I really did expect ZombiU to be more creative than it was in the end. Given all the hype behind it, and indeed my first impressions of the game from a Wii U demo booth, I expected an intense horror game quite unlike what I had ever played before.
What I got was an intense horror game that was… familiar from start to finish. Thematically, ZombiU is very much like From Software’s Demon’s Souls and Dark Souls games. It’s a relentlessly challenging game that focuses on players learning through dying, and has some asynchronous online multiplayer options - dead characters turn into zombies and can be killed by online friends. Players can even leave messages for one another – a feature torn in its entirety from the Soul’s franchise.
As a big fan of Demon’s Souls and Dark Souls, the challenge of ZombiU appealed to me, and as a fan of classic zombie films, I feel this game is one of the finest recreations of a zombie apocalypse that we’ve seen in games yet. The goal – to simply survive – is a little alien to the norm for videogames where players expect going in to be presented with objectives to “win.” So I do understand where the negative reviews are coming from – this is not a game for everyone.
Weapons and ammunition are severely limited, to the point where hoarding wherever possible becomes a substantial feature of the game. Once again this is a decision that is brilliantly conducive to building an atmosphere of survival horror, but I suspect alienating to many people that prefer run-and-gun style action experiences. In fact, the game is alienating right down to the default weapon players have access to – the cricket bat. Surely Ubisoft realised that cricket is such a niche sport on a world scale that a baseball bat would have made more sense?
Yes the game is set in England, but there are sports (and potential melee weapons) that have a more global appeal than cricket. I suspect that the cricket bat is Ubisoft’s admission that this game has a limited market appeal, and rather than apologise for it, it has challenged the players to either get on with the game, or get out. It’s the kind of development purity that is a welcome rarity from a major publisher producing a major new IP for a new console.

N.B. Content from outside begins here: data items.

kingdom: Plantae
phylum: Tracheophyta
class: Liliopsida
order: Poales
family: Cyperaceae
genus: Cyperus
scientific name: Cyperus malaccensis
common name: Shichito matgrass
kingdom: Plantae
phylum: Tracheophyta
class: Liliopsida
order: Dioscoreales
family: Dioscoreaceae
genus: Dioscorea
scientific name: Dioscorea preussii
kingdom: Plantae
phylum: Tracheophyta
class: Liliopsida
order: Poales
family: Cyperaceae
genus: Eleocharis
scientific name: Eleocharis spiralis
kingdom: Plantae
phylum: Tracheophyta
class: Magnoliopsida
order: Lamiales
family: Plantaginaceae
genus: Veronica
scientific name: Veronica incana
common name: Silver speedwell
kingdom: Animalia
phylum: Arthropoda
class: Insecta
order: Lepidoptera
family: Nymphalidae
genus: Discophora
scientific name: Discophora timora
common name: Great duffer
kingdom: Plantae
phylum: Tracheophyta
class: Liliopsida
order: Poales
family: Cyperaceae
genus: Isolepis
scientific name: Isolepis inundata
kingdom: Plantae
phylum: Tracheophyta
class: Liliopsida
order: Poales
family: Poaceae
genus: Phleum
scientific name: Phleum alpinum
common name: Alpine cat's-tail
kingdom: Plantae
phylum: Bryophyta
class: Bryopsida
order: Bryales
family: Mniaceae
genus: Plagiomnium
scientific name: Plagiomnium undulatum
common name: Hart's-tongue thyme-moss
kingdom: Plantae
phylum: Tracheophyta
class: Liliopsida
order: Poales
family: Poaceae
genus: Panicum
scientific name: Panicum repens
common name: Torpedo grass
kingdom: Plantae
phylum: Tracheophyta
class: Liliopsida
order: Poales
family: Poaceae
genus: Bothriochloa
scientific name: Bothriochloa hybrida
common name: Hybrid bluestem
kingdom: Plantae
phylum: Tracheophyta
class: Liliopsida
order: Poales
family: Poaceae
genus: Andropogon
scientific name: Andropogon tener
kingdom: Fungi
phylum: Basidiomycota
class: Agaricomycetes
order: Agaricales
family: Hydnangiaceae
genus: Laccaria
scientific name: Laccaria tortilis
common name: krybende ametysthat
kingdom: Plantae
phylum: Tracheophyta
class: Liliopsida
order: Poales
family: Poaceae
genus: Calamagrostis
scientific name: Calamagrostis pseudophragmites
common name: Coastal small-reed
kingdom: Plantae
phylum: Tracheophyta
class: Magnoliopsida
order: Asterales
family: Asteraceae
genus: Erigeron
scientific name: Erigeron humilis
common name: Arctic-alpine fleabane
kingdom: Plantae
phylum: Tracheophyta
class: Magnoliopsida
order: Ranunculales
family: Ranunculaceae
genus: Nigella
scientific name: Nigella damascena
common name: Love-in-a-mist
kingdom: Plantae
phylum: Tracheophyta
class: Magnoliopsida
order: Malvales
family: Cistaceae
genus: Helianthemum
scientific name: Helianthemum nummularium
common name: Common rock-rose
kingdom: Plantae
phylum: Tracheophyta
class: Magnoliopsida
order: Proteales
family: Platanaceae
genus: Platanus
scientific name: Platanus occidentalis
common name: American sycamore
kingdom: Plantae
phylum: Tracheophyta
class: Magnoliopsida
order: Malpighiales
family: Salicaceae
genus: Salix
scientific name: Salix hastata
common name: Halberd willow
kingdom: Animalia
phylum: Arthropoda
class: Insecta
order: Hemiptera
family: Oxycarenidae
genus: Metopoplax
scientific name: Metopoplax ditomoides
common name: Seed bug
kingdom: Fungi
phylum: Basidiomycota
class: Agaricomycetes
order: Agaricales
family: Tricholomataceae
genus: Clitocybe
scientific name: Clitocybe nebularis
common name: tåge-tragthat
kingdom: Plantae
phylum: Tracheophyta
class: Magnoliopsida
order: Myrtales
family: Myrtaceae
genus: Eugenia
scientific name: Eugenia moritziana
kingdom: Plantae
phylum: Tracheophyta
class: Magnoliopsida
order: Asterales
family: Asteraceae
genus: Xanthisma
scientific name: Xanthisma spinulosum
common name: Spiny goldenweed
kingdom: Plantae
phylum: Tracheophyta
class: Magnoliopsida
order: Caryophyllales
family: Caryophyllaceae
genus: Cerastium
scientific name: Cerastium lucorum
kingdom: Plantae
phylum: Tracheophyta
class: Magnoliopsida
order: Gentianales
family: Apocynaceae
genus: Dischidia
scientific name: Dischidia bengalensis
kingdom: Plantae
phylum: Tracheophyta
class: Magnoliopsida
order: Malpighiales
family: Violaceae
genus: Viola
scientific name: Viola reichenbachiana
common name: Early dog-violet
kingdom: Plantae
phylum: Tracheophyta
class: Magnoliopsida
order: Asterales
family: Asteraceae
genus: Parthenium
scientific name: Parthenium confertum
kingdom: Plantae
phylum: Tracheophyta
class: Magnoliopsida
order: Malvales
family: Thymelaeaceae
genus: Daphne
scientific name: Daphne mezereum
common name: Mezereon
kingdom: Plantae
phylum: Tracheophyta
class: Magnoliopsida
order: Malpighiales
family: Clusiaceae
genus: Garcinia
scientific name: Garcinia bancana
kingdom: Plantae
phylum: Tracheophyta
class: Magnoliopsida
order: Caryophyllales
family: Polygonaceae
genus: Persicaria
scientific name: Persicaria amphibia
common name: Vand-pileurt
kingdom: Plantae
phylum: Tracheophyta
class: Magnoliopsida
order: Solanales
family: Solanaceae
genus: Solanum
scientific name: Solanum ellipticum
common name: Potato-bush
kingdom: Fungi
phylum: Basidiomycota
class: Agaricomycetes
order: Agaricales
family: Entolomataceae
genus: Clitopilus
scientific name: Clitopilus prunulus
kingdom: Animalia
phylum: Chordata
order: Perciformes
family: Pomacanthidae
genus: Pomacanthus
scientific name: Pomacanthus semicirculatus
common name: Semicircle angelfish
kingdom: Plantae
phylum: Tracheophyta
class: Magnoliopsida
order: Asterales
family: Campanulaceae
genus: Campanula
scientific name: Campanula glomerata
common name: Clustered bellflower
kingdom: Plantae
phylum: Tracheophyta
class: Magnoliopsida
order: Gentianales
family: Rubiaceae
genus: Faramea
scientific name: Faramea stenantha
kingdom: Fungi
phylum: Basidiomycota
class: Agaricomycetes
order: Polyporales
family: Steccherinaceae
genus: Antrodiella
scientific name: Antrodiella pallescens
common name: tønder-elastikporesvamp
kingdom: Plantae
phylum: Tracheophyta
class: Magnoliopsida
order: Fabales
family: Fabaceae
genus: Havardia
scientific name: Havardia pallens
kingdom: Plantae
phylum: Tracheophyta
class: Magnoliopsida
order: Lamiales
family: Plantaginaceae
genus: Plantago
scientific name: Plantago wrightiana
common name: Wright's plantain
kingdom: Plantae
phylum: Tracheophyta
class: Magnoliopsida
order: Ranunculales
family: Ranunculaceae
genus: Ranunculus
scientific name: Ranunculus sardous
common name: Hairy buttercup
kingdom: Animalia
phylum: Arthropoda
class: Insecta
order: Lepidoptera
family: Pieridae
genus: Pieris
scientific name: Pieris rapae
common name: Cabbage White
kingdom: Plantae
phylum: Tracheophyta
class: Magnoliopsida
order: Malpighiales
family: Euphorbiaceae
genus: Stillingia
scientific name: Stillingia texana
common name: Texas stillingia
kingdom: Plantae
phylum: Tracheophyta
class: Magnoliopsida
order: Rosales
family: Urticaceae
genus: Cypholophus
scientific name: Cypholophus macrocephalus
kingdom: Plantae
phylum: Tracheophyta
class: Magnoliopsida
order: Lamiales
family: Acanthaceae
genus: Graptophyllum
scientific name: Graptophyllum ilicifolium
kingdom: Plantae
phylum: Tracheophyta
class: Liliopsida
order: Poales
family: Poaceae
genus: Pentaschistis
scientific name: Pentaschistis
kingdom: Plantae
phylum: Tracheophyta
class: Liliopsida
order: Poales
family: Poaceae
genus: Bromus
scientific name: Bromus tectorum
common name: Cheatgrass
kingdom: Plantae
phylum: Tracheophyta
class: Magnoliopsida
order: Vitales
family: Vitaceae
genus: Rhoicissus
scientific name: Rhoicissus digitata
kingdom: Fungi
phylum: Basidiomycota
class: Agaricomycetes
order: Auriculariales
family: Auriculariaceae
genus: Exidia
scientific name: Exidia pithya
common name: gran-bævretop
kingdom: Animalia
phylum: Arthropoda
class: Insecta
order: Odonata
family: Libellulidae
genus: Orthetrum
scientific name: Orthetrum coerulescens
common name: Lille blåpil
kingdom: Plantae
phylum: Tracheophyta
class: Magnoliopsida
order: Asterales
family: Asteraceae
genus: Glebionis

However, though I appreciated vision and integrity of the game when I sat back to review it I find myself asking a simple question – did I enjoy it that much? I both did, and did not. I expected the world to be a little more open, for one thing. Most environments ended up feeling a little claustrophobic, and tended to highlight strategic vantage points in neon. I appreciate the Ubisoft wanted people to think about how to deal with the undead without charging in guns blazing, but did they need to make the solutions to the puzzles that blatant? I would argue not. At around 10 hours in length, it also felt like there was a bit of padding at times.
And so ZombiU feels a little underdeveloped. There are ideas in there that are only half-realised and as thematically sound as the game is, it’s difficult to look past some of the technical issues – such as a generally unattractive visual aesthetic and some ideas that are thrown into the game, but are not particularly interesting. I didn’t really buy the into the use of the gamepad as an inventory, for instance. Yes, when looting the body of a corpse for treasures you need to look away from the TV and at the gamepad for a moment, and yes occasionally a zombie will surprise you while you’re distracted, but that’s about the extent of it – it’s a shock tactic and a gimmick, and nothing more.
The multiplayer is absolutely brilliant though, and uses the gamepad in a genuine and useful way. With one player playing as the survivor, and the other player with the gamepad dropping zombies down to try and take out the player, it’s a competitive multiplayer style that we really have seen very little of in the past, and as such it doesn’t matter as much that there’s a general lack of variety in the game – what’s there is damned fun, if incredibly difficult for the poor sap playing as the survivor.
The multiplayer mode also highlights one of the greatest opportunities for local multiplayer with the Wii U. My wife is not a great fan of shooters, and so is not especially great at them. With most local multiplayer shooters this would mean we would simply not play them. With ZombiU however we’re both able to play and have a great time.
Overall ZombiU is a triumph. It’s raw and flawed, and it’s nowhere near as original or innovative as it probably should have been, but it is nonetheless different. Especially for the Nintendo gamers who have never had the opportunity to play a Souls game, ZombiU does a remarkable job of adapting that style of game and repackaging it in a new setting. Throw in one of the best multiplayer modes on the Wii U to date and it’s an easy game to recommend. And, looking at the sales figures, it’s surely a big enough hit to justify a sequel, which would give Ubisoft an opportunity to balance out some of the less spectacular elements in the game.